***** INFORMATION SHOWN

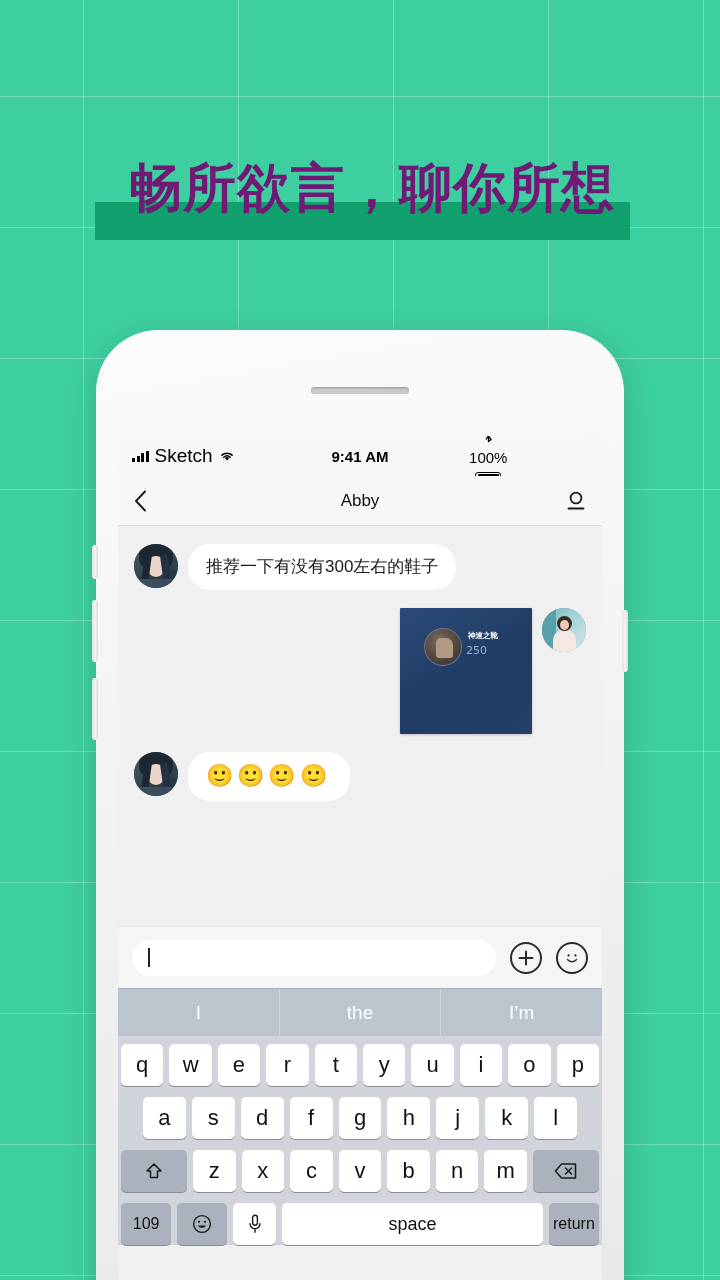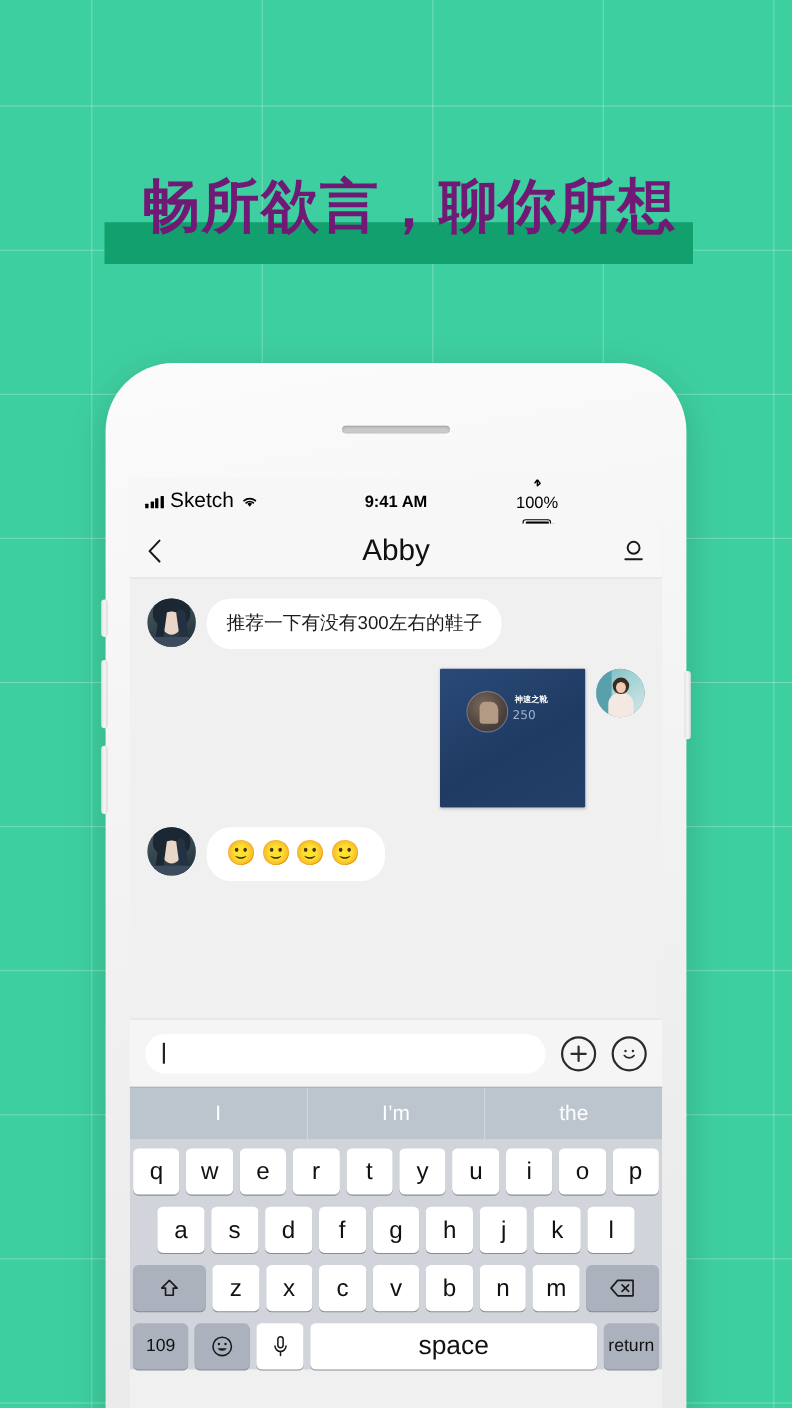"Abby" #nav-title { font-size: 27px -> 17px }
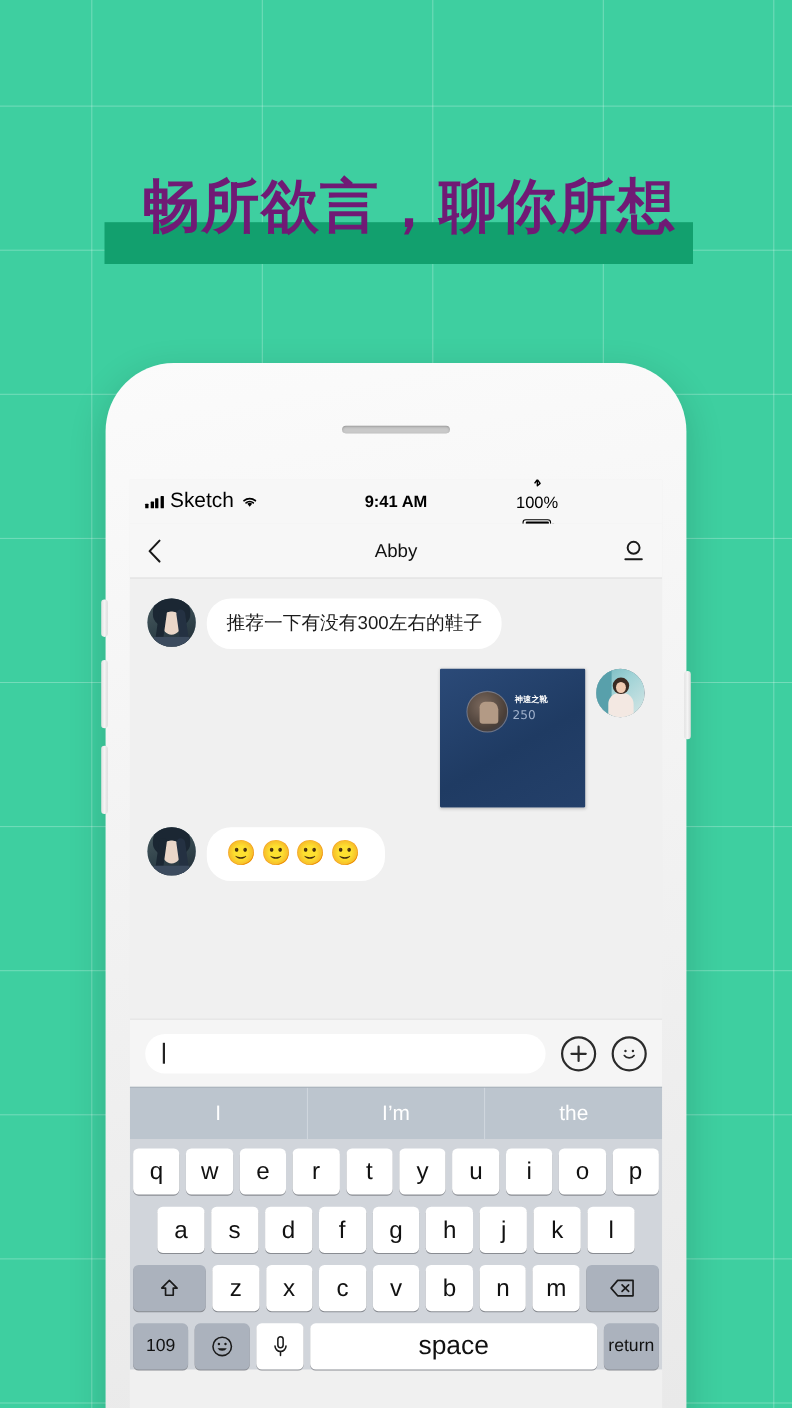"I’m" div.pred { order: before "the" -> after "the" }
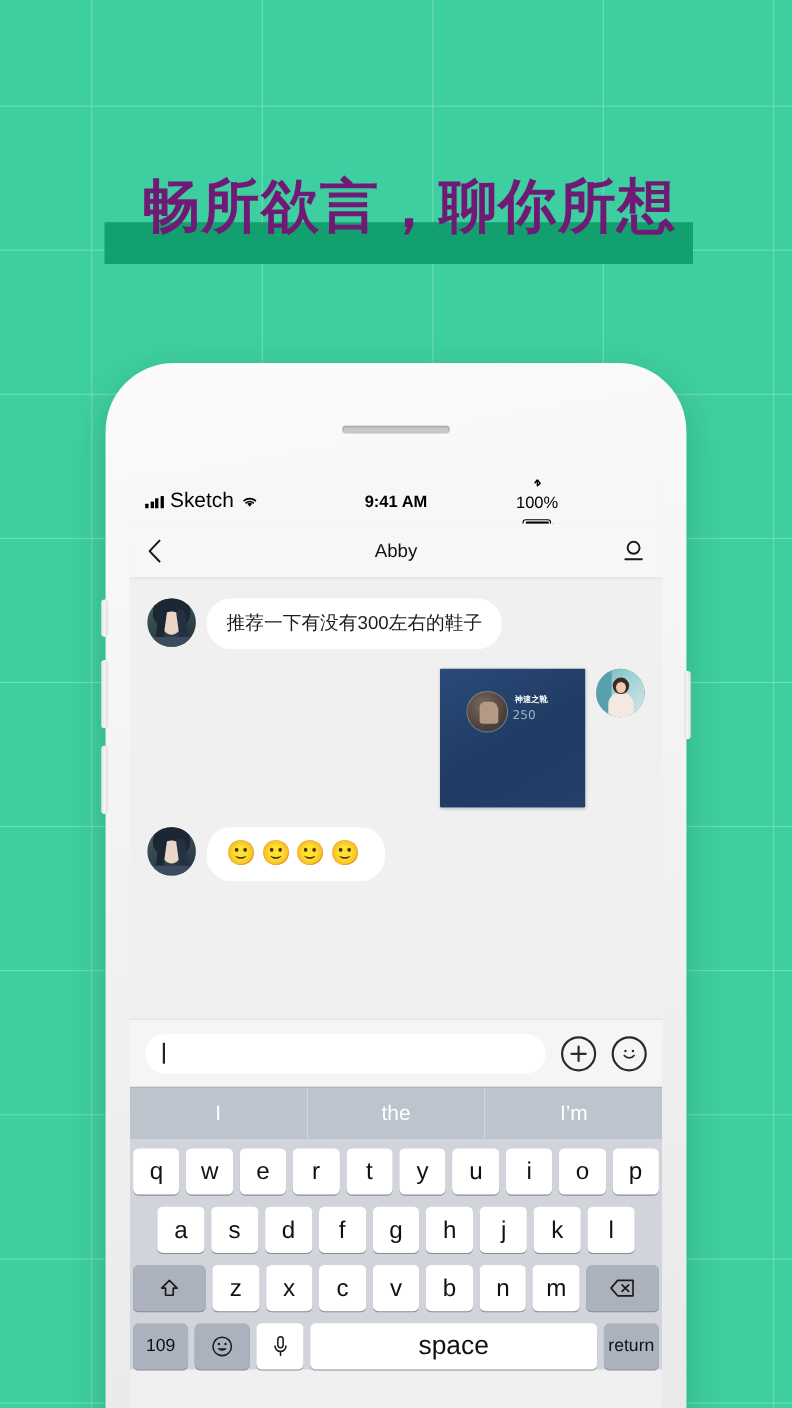"space" .key.space { font-size: 24px -> 18px }
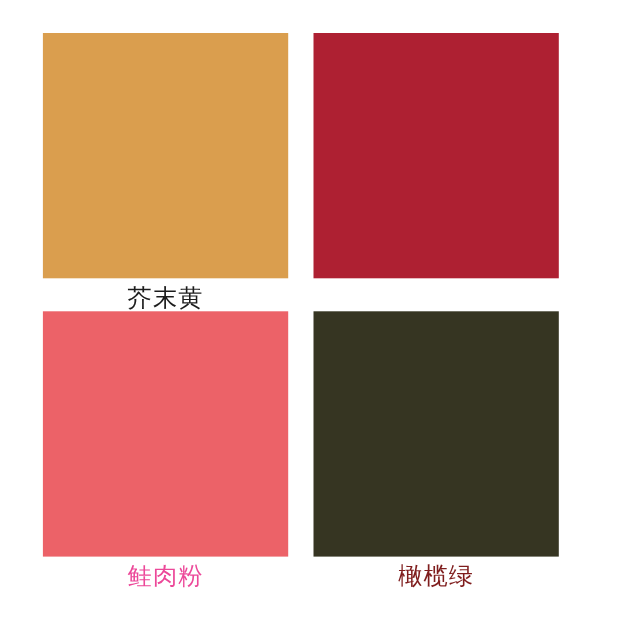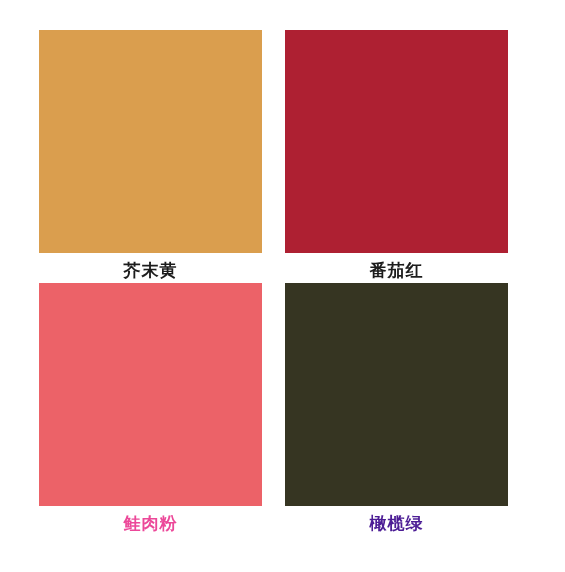"芥末黄" .swatch-label { font-size: 17px -> 22px; font-weight: 700 -> 400 }
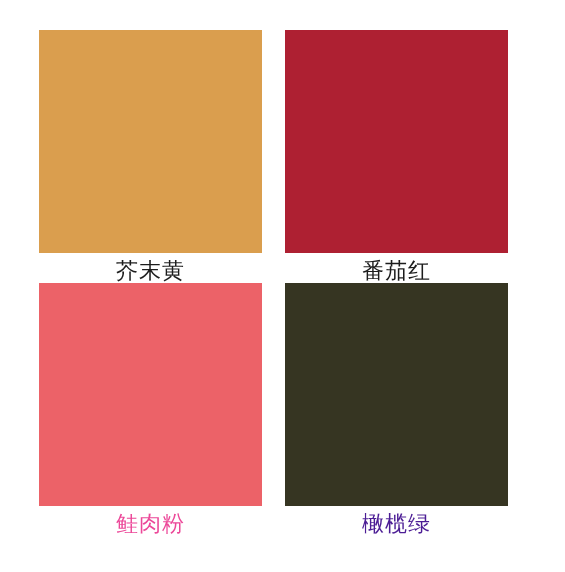"番茄红" div.swatch-label { html: <div>番茄红</div> -> none }
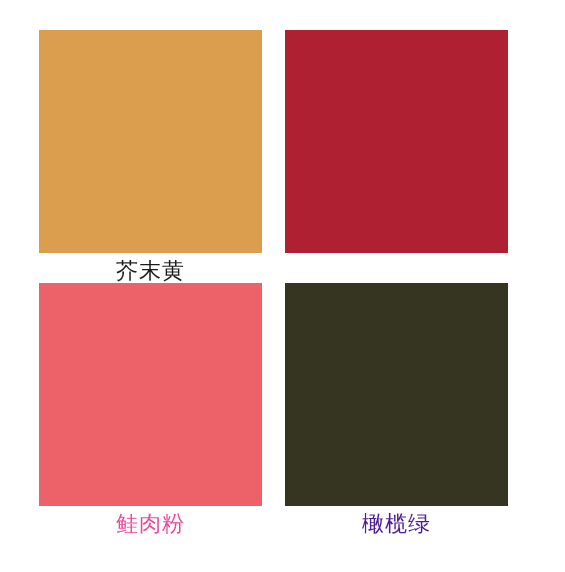"橄榄绿" div.swatch-label { color: #4c1d95 -> #7f1d1d }
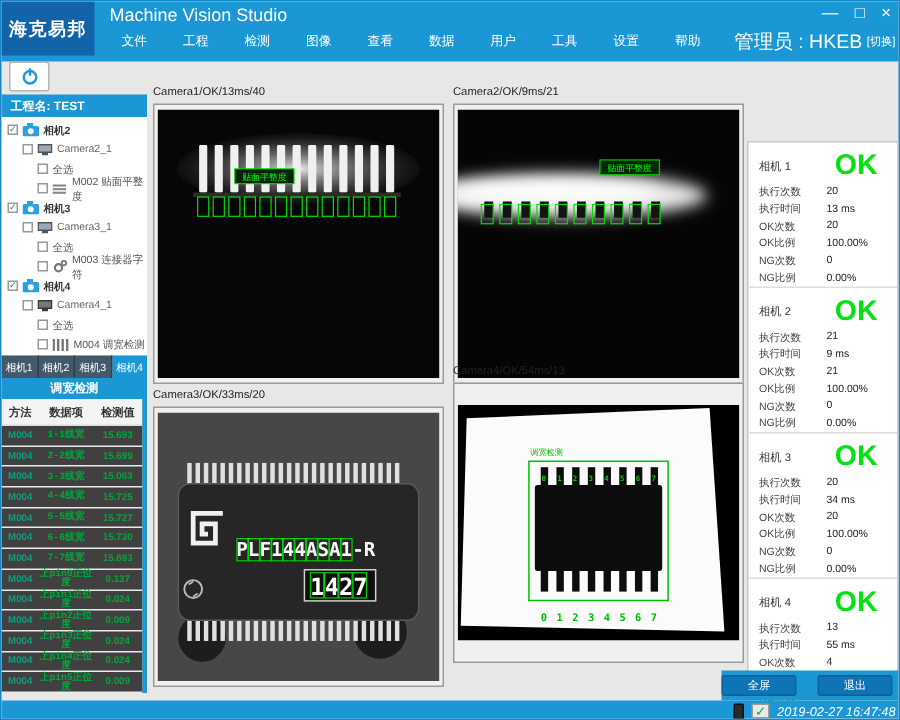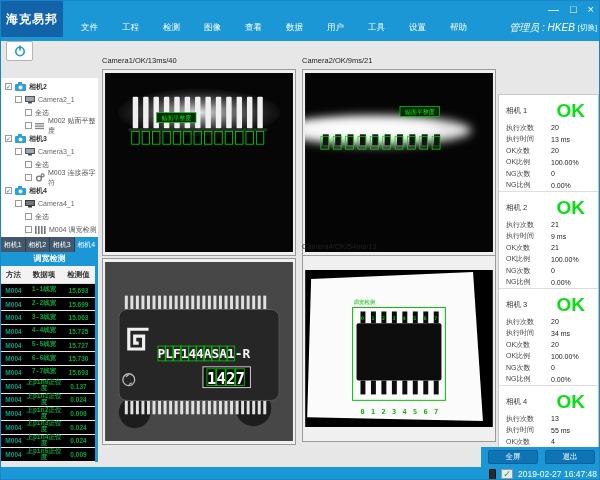"Machine Vision Studio" span.app-title { html: none -> <span>Machine Vision Studio</span> }
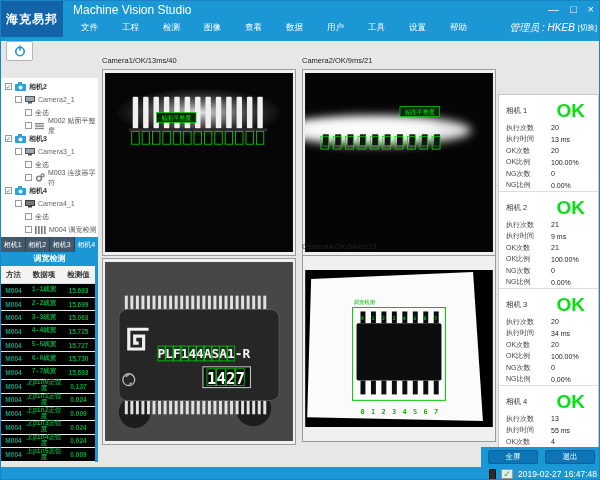"管理员 : HKEB" .admin { font-size: 10px -> 13px; font-style: italic -> none }
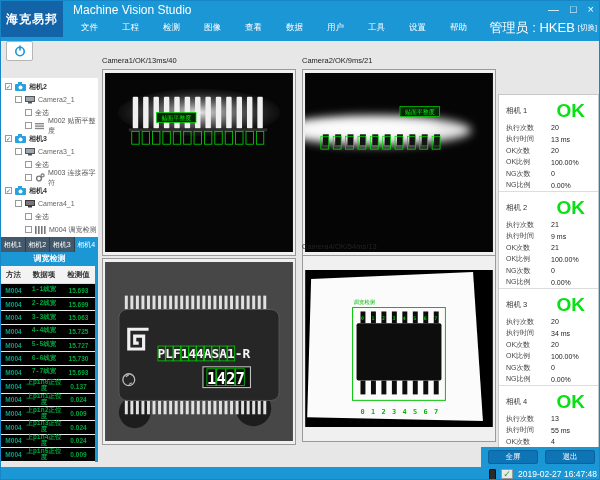"工程名: TEST" div.project-bar { html: none -> <div>工程名: TEST</div> }
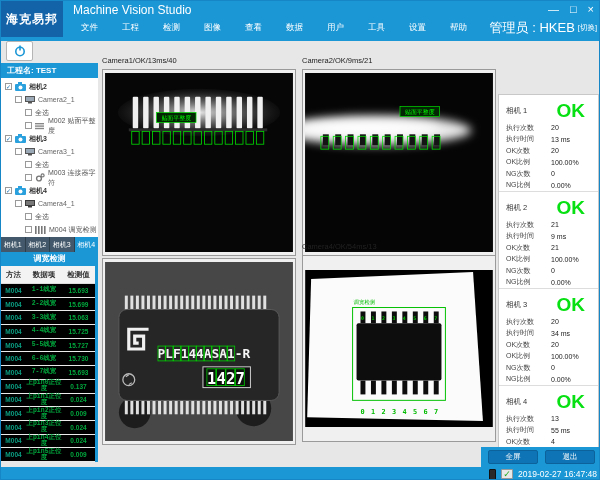"Camera3/OK/33ms/20" div.cam-head { html: none -> <div>Camera3/OK/33ms/20</div> }
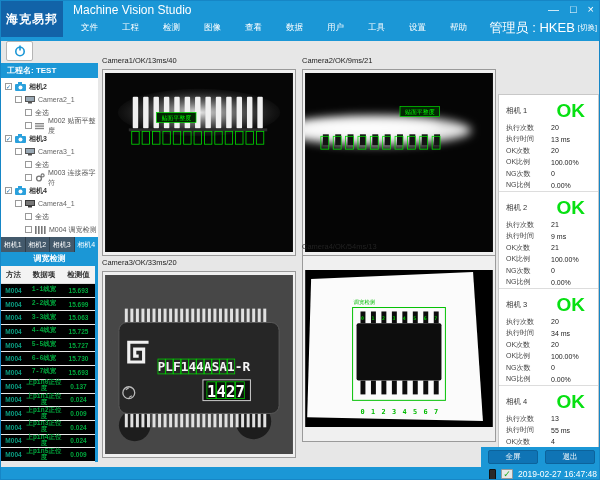"方法" .dtable { background: #000000 -> #404040 }
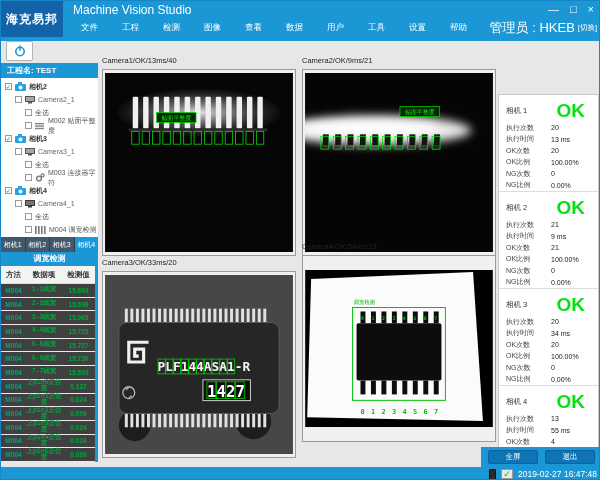"全屏" .btn-strip { gap: 7px -> 14px }
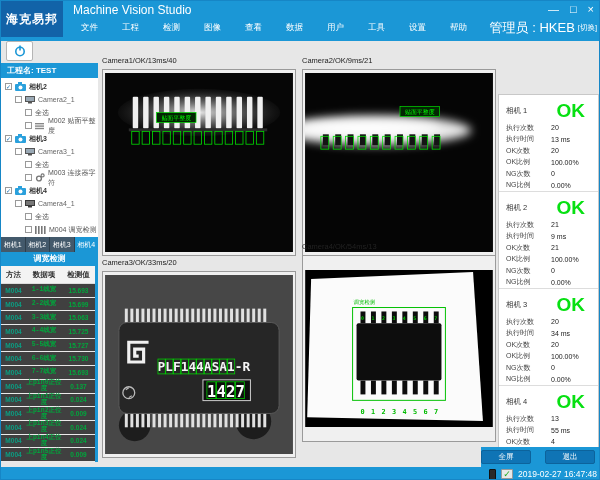"2019-02-27 16:47:48" .statusbar { font-style: none -> italic }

**********

## ASSIGNMENT
The entries above, every one of them, should be retyped exactly, with no pictures carried over.

## ANSWER BOX
"Abby" #nav-title { font-size: 27px -> 17px }
"I’m" div.pred { order: before "the" -> after "the" }
"space" .key.space { font-size: 24px -> 18px }
"芥末黄" .swatch-label { font-size: 17px -> 22px; font-weight: 700 -> 400 }
"番茄红" div.swatch-label { html: <div>番茄红</div> -> none }
"橄榄绿" div.swatch-label { color: #4c1d95 -> #7f1d1d }
"Machine Vision Studio" span.app-title { html: none -> <span>Machine Vision Studio</span> }
"管理员 : HKEB" .admin { font-size: 10px -> 13px; font-style: italic -> none }
"工程名: TEST" div.project-bar { html: none -> <div>工程名: TEST</div> }
"Camera3/OK/33ms/20" div.cam-head { html: none -> <div>Camera3/OK/33ms/20</div> }
"方法" .dtable { background: #000000 -> #404040 }
"全屏" .btn-strip { gap: 7px -> 14px }
"2019-02-27 16:47:48" .statusbar { font-style: none -> italic }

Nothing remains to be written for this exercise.